Is it any wonder Brown’s ex-wife threatened to sue him for revealing their troubled marriage?

Director, Peter Fitzpatrick, keeps the scenes moving, concentrating on the emotional layering and the counterpoint of their two experiences. The live band, under Vicki Jacobs, is raunchy and skilful.

Apart from having a marvellous score and singable tunes, the show has a strikingly original structure. While Jamie’s story goes forward in time from their first meeting, Cathy travels in reverse from the lonely, painful ending back to their bright-eyed beginning.  

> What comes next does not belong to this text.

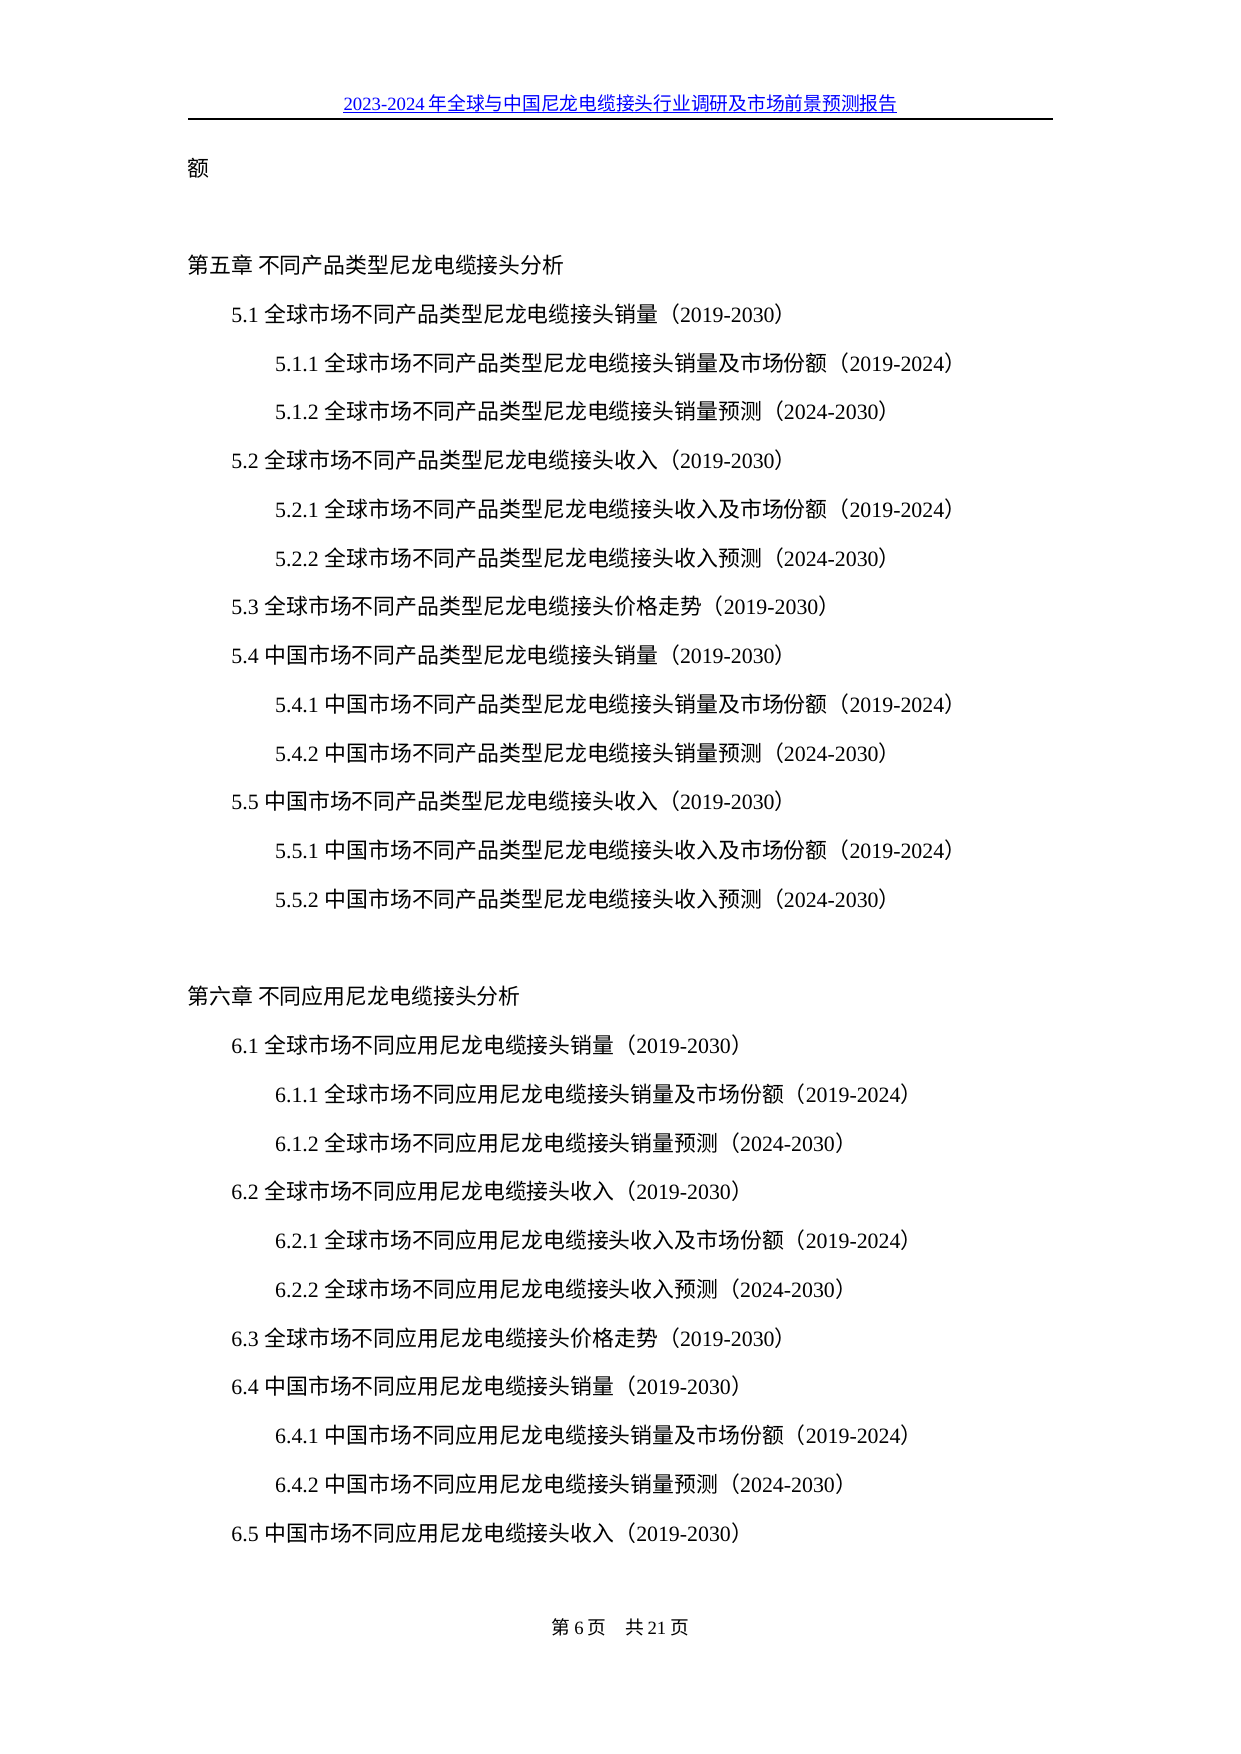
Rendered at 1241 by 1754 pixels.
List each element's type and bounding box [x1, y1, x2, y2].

text [187, 150, 1053, 1548]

This shape generates fascinating collisions. While Jamie naively sings he will defy his Jewish mother by loving a “Shiksa Goddess”, Cathy sits alone in their apartment singing I’m Still Hurting. When Jamie reaches the end of their rocky ride, packs his bags and sings I Could Never Rescue You, Cathy, with girlish romantic hope, waves goodbye for the first time to the young man she loves. It is heart wrenching.

The only moment when they communicate directly is at their joyful marriage, sweetly singing the duet, The Next Ten Minutes about spending a lifetime together.

Hetherington’s voice is versatile and rousing; he can belt a funky number such as Moving Too Fast or croon the sad ballad If I Didn’t Believe in You. He is engaging and he gives us insight into the life of the successful young writer.

Laura Fitzpatrick’s bright and warm voice brings naivete and delicacy to Cathy, fitting for this child-woman who cannot understand the demise of her marriage.